Remove Specific HTML tags
You can use the method to remove specific HTML tags using Beautiful Soup. This method removes one or more tags from the parsed text.
Here's an example:
from bs4 import BeautifulSoup
html = """
<div class="article">
<h1>Title</h1>
<p>This is the <strong>content</strong> of the article.</p>
<a href="#">Read more</a>
</div>
"""
soup = BeautifulSoup(html, 'html.parser')
# Remove <strong> and <a> tags from the HTML
strong_tag = soup.find('strong')
if strong_tag:
strong_tag.extract()
a_tag = soup.find('a')
if a_tag:
a_tag.extract()
# Print the modified HTML
print(soup)
Output:
<div class="article">
<h1>Title</h1>
<p>This is the of the article.</p>
</div>
In this case, the .find()
method is used to find the <strong>
and <a>
tags, and then the .extract()
method is called on each of them to remove them from the parsed HTML.

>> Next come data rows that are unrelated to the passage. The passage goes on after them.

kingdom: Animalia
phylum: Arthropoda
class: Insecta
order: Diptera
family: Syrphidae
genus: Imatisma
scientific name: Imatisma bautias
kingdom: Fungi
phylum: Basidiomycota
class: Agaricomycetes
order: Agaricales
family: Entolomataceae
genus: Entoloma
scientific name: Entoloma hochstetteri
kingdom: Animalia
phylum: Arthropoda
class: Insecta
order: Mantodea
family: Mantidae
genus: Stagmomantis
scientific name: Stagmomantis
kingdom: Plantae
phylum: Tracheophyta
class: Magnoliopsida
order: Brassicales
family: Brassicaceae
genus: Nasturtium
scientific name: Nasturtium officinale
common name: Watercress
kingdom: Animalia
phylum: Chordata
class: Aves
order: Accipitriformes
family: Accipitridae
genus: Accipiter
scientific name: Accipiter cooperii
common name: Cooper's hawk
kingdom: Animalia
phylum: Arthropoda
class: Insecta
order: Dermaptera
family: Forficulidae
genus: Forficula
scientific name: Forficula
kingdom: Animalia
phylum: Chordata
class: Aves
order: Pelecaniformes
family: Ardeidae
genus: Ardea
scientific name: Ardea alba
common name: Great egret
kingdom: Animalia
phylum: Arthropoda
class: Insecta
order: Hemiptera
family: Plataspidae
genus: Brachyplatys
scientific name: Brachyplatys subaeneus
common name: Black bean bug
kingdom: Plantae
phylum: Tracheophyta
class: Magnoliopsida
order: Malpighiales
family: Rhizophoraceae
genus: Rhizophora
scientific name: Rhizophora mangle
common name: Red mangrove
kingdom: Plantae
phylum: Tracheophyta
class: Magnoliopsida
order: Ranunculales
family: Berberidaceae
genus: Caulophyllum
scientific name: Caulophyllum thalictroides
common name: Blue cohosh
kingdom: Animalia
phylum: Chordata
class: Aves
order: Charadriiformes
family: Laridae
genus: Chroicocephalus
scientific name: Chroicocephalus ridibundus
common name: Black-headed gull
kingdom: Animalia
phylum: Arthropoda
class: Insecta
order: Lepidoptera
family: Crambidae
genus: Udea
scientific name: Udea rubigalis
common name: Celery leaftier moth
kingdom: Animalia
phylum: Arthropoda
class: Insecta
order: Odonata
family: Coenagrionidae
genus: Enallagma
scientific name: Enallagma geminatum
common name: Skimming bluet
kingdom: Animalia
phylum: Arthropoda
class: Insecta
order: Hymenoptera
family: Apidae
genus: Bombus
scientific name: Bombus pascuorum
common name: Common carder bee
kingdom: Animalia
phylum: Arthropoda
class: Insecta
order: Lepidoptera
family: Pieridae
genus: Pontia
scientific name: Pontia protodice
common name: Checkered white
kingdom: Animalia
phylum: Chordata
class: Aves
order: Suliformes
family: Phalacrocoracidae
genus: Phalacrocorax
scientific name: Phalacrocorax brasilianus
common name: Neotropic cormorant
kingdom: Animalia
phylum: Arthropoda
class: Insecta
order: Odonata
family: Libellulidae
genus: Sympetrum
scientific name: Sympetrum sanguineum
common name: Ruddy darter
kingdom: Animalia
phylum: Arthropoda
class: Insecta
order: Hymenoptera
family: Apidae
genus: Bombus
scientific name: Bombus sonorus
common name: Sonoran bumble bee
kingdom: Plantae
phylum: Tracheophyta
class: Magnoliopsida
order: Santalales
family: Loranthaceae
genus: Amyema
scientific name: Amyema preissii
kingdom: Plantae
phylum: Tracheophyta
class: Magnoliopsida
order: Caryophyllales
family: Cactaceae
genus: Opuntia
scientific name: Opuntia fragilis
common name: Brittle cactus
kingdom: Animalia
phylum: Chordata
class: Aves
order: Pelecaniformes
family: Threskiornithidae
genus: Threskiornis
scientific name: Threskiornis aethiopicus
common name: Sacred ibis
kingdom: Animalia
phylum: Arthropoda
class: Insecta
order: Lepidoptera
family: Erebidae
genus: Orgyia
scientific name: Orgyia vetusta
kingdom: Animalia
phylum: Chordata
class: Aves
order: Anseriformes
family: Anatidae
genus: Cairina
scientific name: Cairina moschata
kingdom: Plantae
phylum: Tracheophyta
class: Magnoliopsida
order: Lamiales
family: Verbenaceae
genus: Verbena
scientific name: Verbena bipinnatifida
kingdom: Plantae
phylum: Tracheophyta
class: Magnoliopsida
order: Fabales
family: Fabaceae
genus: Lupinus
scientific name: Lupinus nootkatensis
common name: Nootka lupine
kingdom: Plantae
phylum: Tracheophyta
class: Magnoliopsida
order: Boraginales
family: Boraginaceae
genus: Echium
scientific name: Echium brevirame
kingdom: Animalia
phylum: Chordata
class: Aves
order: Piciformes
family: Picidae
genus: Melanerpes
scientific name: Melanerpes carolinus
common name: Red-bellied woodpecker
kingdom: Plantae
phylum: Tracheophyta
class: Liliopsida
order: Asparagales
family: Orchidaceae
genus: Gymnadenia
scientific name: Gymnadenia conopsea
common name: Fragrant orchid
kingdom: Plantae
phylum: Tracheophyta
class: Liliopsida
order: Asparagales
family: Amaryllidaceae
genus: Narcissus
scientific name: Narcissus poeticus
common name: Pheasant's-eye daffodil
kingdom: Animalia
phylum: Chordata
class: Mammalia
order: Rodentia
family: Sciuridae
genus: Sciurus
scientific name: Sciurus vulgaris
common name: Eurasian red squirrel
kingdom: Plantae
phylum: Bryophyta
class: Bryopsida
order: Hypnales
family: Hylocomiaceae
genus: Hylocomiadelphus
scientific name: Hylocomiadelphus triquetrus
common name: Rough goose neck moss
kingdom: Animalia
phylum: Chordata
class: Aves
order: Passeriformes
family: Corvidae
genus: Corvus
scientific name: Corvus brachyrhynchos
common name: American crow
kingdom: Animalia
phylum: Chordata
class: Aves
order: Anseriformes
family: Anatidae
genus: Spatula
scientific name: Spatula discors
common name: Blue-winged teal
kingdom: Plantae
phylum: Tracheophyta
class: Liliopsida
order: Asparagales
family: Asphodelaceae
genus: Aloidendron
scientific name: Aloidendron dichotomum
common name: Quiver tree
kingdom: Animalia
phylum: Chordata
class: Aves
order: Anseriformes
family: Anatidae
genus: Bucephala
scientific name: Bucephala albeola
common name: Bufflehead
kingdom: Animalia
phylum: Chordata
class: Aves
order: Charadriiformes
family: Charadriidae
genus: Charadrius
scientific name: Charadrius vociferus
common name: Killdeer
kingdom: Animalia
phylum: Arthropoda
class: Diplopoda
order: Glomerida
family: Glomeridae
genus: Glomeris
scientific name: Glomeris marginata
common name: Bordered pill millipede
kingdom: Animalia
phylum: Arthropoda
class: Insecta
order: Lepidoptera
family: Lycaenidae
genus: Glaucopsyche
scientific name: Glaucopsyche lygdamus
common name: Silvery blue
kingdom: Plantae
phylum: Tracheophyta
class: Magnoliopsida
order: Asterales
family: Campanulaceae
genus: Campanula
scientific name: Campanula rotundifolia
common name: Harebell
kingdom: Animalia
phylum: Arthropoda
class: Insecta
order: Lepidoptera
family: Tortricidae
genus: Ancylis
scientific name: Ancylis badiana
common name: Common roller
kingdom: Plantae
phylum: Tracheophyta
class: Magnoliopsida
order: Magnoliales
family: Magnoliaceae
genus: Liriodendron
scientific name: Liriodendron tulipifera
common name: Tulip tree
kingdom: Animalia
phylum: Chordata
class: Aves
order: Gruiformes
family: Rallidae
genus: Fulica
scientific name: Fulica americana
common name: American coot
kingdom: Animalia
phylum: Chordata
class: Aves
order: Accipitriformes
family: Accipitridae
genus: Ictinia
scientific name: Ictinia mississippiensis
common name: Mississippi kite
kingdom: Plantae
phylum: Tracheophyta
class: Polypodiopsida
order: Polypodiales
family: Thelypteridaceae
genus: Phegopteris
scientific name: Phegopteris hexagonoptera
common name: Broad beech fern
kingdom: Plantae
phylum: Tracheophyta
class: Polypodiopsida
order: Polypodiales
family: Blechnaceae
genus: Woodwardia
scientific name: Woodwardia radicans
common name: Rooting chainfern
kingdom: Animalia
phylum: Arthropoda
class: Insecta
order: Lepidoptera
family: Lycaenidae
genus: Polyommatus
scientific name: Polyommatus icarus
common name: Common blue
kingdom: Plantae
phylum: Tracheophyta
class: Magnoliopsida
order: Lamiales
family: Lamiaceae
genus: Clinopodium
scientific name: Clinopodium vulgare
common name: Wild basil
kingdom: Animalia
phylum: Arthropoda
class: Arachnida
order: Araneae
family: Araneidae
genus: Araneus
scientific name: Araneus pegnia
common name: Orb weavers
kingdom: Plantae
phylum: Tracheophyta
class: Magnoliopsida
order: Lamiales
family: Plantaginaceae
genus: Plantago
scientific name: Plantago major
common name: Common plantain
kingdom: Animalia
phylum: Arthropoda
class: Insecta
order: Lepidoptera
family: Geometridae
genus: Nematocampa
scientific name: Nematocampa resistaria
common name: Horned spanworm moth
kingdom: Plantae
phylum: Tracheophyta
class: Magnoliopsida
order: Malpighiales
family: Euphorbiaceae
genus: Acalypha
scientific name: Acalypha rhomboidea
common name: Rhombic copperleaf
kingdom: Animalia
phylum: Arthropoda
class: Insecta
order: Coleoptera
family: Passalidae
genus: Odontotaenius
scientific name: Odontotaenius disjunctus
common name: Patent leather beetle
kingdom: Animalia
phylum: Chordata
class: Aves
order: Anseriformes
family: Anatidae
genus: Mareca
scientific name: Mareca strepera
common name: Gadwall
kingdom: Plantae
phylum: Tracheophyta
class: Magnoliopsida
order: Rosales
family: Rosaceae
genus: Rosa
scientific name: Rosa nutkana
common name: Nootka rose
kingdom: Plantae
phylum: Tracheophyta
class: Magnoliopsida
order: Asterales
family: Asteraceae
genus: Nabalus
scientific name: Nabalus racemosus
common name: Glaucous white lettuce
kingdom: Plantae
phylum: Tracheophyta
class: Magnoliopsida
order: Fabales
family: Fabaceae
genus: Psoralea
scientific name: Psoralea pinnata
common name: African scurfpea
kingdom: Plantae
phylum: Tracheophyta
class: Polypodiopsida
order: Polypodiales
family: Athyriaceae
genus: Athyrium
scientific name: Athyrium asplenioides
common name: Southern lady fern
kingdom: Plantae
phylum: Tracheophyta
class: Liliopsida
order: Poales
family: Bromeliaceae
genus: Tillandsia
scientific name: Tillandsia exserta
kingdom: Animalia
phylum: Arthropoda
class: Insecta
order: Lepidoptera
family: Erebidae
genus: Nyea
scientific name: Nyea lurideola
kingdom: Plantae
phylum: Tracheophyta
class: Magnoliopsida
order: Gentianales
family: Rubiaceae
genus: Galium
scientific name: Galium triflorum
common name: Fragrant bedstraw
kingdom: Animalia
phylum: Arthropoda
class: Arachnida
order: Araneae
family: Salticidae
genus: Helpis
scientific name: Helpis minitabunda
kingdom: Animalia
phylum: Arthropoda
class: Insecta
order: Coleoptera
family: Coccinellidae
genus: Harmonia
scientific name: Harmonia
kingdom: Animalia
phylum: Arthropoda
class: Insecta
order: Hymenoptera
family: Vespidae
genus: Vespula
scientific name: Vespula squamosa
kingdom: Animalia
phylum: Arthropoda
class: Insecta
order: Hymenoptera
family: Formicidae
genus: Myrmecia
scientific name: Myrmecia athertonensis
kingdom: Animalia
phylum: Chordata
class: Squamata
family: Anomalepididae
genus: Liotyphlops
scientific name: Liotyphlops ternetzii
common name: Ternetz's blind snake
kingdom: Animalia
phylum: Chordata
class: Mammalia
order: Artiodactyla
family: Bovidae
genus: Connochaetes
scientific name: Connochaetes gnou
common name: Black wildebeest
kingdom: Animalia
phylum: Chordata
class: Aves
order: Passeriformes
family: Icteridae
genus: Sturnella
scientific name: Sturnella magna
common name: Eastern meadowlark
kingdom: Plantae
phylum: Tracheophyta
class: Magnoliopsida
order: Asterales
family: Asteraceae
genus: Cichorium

The tags you chose will be removed from the created soup object.
If you wish to remove the tag without its content, take a look at the example below:
from bs4 import BeautifulSoup
html = """
<p>This is a <strong>bold</strong> statement.</p>
<p>This is an <em>italic</em> sentence.</p>
"""
soup = BeautifulSoup(html, 'html.parser')
# Specify the tag you want to remove
tag_to_remove = 'strong'
# Find all instances of the specified tag
tags = soup.find_all(tag_to_remove)
# Replace each tag with its content
for tag in tags:
tag.unwrap()
# Print the modified HTML
print(soup)
Output:
<p>This is a bold statement.</p>
<p>This is an <em>italic</em> sentence.</p>
The .unwrap()
method replaces tags with their contents.
Remove All HTML tags
The .get_text()
method is the easiest way to remove all HTML tags. This method takes the HTML code and removes any tags from it.
Here's a simple example:
from bs4 import BeautifulSoup
html = "<p>This is <strong>bold</strong> and <em>italic</em> text.</p>"
soup = BeautifulSoup(html, 'html.parser')
text = soup.get_text()
print(text)
Output:
This is bold and italic text.
As you can see, all tags have been removed from the document.